(Items taken from a dataset)
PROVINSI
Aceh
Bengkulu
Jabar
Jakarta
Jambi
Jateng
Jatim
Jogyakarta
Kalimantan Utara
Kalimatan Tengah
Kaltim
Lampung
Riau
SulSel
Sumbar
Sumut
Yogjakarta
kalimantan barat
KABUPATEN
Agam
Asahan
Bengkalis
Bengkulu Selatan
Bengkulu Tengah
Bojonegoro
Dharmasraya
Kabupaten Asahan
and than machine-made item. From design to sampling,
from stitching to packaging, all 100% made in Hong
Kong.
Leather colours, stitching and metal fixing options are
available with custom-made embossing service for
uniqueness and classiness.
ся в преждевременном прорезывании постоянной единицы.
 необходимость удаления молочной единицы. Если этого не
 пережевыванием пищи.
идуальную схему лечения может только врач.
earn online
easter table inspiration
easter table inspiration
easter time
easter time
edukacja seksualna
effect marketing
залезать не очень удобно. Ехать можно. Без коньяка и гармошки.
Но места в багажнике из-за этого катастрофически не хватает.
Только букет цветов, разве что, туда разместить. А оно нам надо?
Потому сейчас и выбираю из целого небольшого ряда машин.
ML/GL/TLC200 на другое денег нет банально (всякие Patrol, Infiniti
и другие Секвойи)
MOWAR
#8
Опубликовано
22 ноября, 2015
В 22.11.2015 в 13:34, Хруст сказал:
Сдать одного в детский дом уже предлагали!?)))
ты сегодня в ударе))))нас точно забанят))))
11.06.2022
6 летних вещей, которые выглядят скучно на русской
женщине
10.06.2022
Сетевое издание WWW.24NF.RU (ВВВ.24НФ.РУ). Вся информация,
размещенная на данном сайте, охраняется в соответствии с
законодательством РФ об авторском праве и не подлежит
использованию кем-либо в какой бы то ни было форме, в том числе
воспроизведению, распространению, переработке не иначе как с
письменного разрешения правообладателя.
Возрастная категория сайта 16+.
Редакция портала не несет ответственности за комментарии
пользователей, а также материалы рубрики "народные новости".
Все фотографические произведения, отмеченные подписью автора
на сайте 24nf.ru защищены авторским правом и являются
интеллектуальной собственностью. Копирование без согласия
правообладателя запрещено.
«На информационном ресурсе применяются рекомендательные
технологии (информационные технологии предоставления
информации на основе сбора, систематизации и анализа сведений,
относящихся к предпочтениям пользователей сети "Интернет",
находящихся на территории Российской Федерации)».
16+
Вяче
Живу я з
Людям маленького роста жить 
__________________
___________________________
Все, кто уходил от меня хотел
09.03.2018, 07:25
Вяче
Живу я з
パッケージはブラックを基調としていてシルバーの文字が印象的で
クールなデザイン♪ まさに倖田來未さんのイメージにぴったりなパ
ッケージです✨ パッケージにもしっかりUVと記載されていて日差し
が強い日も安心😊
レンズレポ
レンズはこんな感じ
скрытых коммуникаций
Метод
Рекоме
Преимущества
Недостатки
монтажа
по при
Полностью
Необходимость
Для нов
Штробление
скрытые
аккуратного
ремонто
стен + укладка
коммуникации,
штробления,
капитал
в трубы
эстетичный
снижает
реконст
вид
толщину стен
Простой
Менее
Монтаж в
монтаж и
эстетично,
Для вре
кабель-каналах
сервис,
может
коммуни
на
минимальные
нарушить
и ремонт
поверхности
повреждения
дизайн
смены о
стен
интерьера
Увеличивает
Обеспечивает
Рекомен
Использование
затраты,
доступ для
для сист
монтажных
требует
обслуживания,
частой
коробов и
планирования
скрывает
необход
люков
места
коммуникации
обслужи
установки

> **TASK DESCRIPTION**
Can you reproduce every line of the items above, character for character, with nothing left out or changed?

> **RESULT**
PROVINSI
Aceh
Bengkulu
Jabar
Jakarta
Jambi
Jateng
Jatim
Jogyakarta
Kalimantan Utara
Kalimatan Tengah
Kaltim
Lampung
Riau
SulSel
Sumbar
Sumut
Yogjakarta
kalimantan barat
KABUPATEN
Agam
Asahan
Bengkalis
Bengkulu Selatan
Bengkulu Tengah
Bojonegoro
Dharmasraya
Kabupaten Asahan
and than machine-made item. From design to sampling,
from stitching to packaging, all 100% made in Hong
Kong.
Leather colours, stitching and metal fixing options are
available with custom-made embossing service for
uniqueness and classiness.
ся в преждевременном прорезывании постоянной единицы.
 необходимость удаления молочной единицы. Если этого не
 пережевыванием пищи.
идуальную схему лечения может только врач.
earn online
easter table inspiration
easter table inspiration
easter time
easter time
edukacja seksualna
effect marketing
залезать не очень удобно. Ехать можно. Без коньяка и гармошки.
Но места в багажнике из-за этого катастрофически не хватает.
Только букет цветов, разве что, туда разместить. А оно нам надо?
Потому сейчас и выбираю из целого небольшого ряда машин.
ML/GL/TLC200 на другое денег нет банально (всякие Patrol, Infiniti
и другие Секвойи)
MOWAR
#8
Опубликовано
22 ноября, 2015
В 22.11.2015 в 13:34, Хруст сказал:
Сдать одного в детский дом уже предлагали!?)))
ты сегодня в ударе))))нас точно забанят))))
11.06.2022
6 летних вещей, которые выглядят скучно на русской
женщине
10.06.2022
Сетевое издание WWW.24NF.RU (ВВВ.24НФ.РУ). Вся информация,
размещенная на данном сайте, охраняется в соответствии с
законодательством РФ об авторском праве и не подлежит
использованию кем-либо в какой бы то ни было форме, в том числе
воспроизведению, распространению, переработке не иначе как с
письменного разрешения правообладателя.
Возрастная категория сайта 16+.
Редакция портала не несет ответственности за комментарии
пользователей, а также материалы рубрики "народные новости".
Все фотографические произведения, отмеченные подписью автора
на сайте 24nf.ru защищены авторским правом и являются
интеллектуальной собственностью. Копирование без согласия
правообладателя запрещено.
«На информационном ресурсе применяются рекомендательные
технологии (информационные технологии предоставления
информации на основе сбора, систематизации и анализа сведений,
относящихся к предпочтениям пользователей сети "Интернет",
находящихся на территории Российской Федерации)».
16+
Вяче
Живу я з
Людям маленького роста жить 
__________________
___________________________
Все, кто уходил от меня хотел
09.03.2018, 07:25
Вяче
Живу я з
パッケージはブラックを基調としていてシルバーの文字が印象的で
クールなデザイン♪ まさに倖田來未さんのイメージにぴったりなパ
ッケージです✨ パッケージにもしっかりUVと記載されていて日差し
が強い日も安心😊
レンズレポ
レンズはこんな感じ
скрытых коммуникаций
Метод
Рекоме
Преимущества
Недостатки
монтажа
по при
Полностью
Необходимость
Для нов
Штробление
скрытые
аккуратного
ремонто
стен + укладка
коммуникации,
штробления,
капитал
в трубы
эстетичный
снижает
реконст
вид
толщину стен
Простой
Менее
Монтаж в
монтаж и
эстетично,
Для вре
кабель-каналах
сервис,
может
коммуни
на
минимальные
нарушить
и ремонт
поверхности
повреждения
дизайн
смены о
стен
интерьера
Увеличивает
Обеспечивает
Рекомен
Использование
затраты,
доступ для
для сист
монтажных
требует
обслуживания,
частой
коробов и
планирования
скрывает
необход
люков
места
коммуникации
обслужи
установки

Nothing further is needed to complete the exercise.